Ungezogen sei es, heißt es, den neuen Filmclip des Ex-Kommunarden und Vegetariers Langhans, Rainer, nicht mit der gebührenden Nostalgie, dem nötigen Respekt zu würdigen. Haben Langhans und seine Mitstreiterin Christa Ritter doch verwackeltes verschollenes Archivmaterial von den Straßenschlachten der 70er Jahre ausgekramt; verlebte vergessene Gesichter der 68er vor die Kamera gelockt, um ihr fulminantes, exorbitantes Rebirthing in Szene zu setzen: die Erweckung der nunmehr 42jährigen Schmidt-Zwillinge, den annodazumal „verrücktesten deutschen Jet- Set-Groupies der Hipppiezeit“ — Gisela Getty und Jutta Winkelmann, schwarzgelockt.

Schneeweißrosenrot, ganz wie das Märchen von den zänkisch-ränkelnden Schwestern, mußte der Film heißen, und so ambivalent, ambitioniert und anrührend wie das Eswareinmal sollte er sein.

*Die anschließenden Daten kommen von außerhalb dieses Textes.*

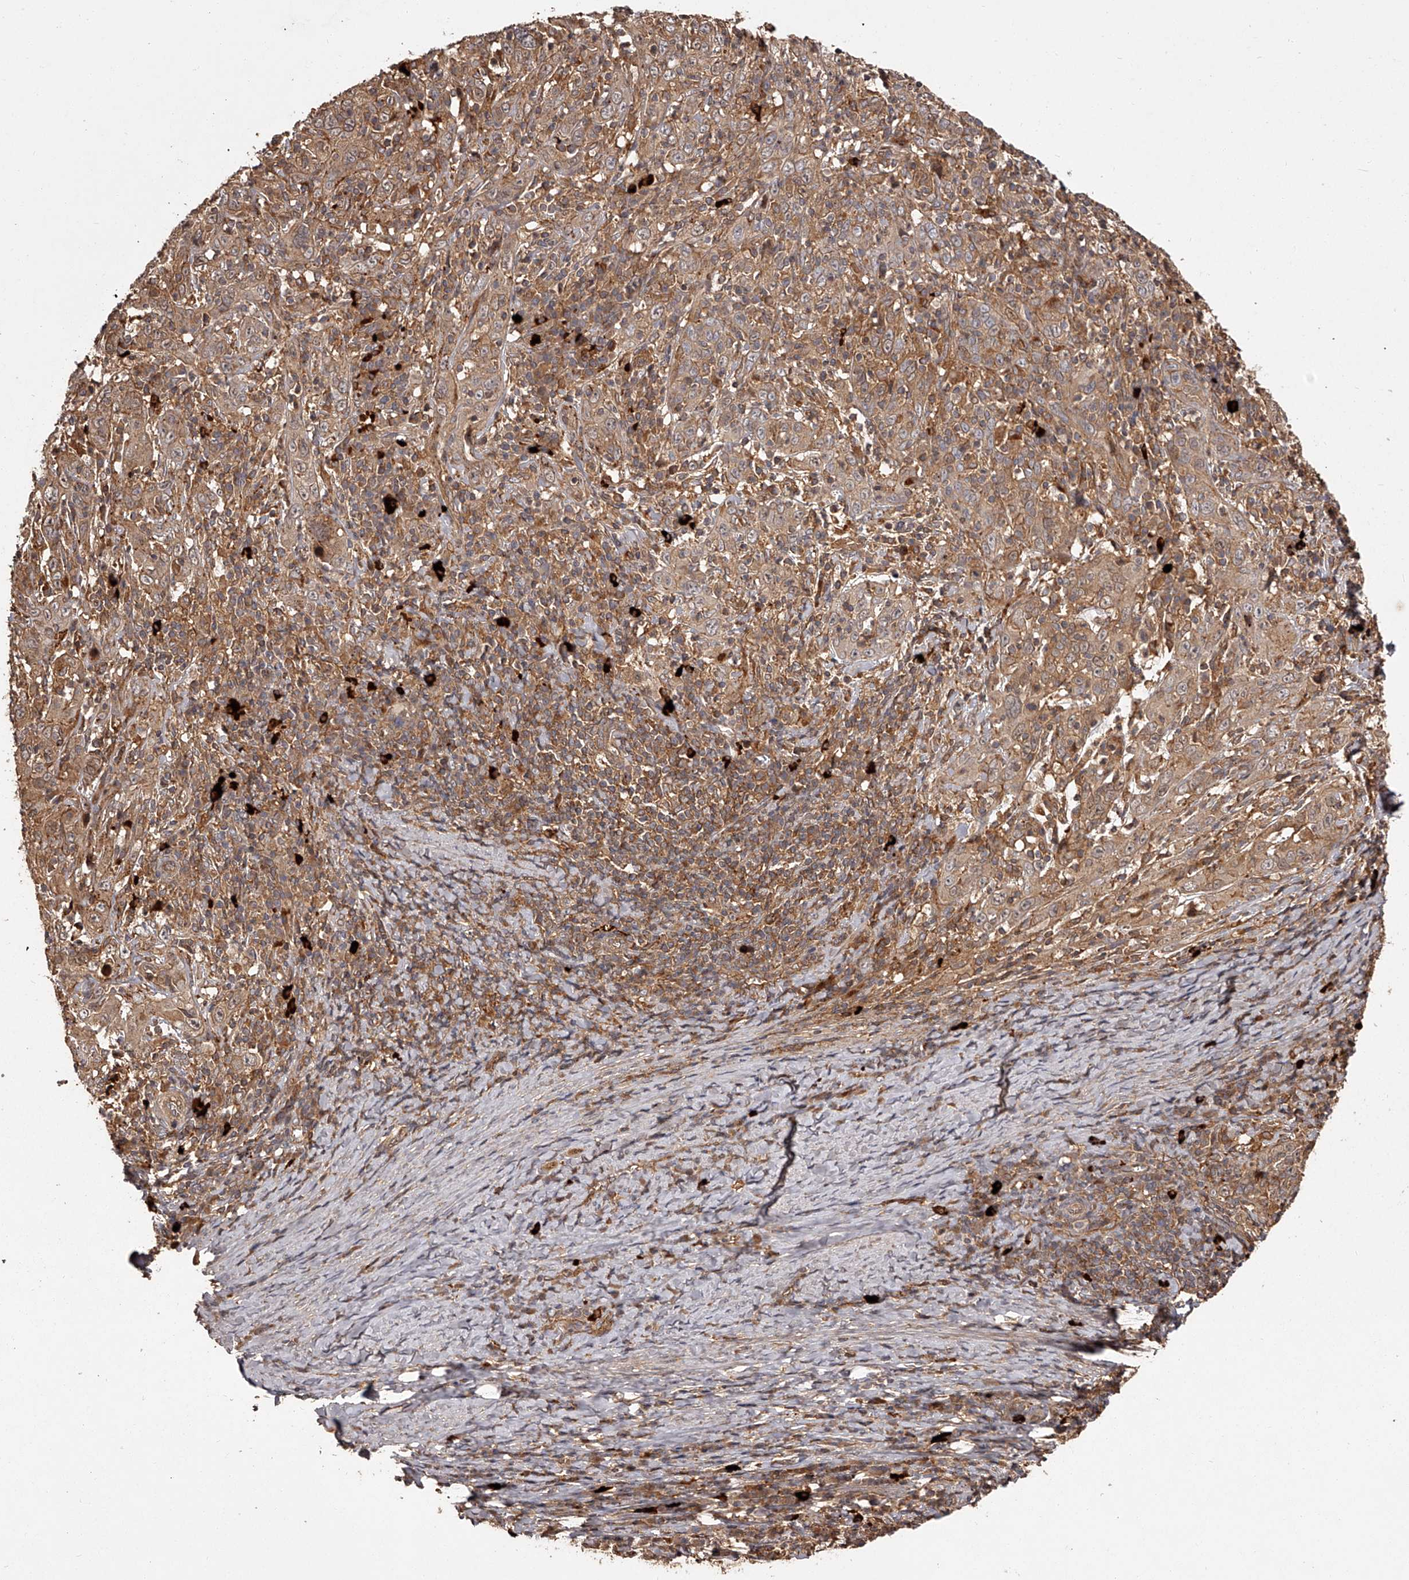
{"staining": {"intensity": "moderate", "quantity": ">75%", "location": "cytoplasmic/membranous"}, "tissue": "cervical cancer", "cell_type": "Tumor cells", "image_type": "cancer", "snomed": [{"axis": "morphology", "description": "Squamous cell carcinoma, NOS"}, {"axis": "topography", "description": "Cervix"}], "caption": "Immunohistochemistry micrograph of squamous cell carcinoma (cervical) stained for a protein (brown), which exhibits medium levels of moderate cytoplasmic/membranous staining in about >75% of tumor cells.", "gene": "CRYZL1", "patient": {"sex": "female", "age": 46}}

Die Inhaltsangabe des Verleihs liest sich etwa so: Gisela und Jutta kommen als eineiige Zwillinge zur Welt... heiraten und machen als „Kasseler Filmkollektiv“ erfolgreich Filme... Funke der 68er... lassen sich am selben Tag scheiden... in Rom im Summer of Love der Hippies wachen sie wirklich auf... „Wir sind die tollsten Frauen der Welt“ ... bändeln mit dem Milliardärsenkel Paul Getty III an ... der wird 73 entführt, mit kupiertem Ohr und gegen 2,8 Millionen Dollar freigelassen... Heiratet Gisela, Jutta liebt Langhans... Armut und Innensuche... Paul steigt durch ein Drogenkoma aus und wird zum Krüppel... Scheidung, lächerlich geringe Abfindung ... Buch über ihr Leben.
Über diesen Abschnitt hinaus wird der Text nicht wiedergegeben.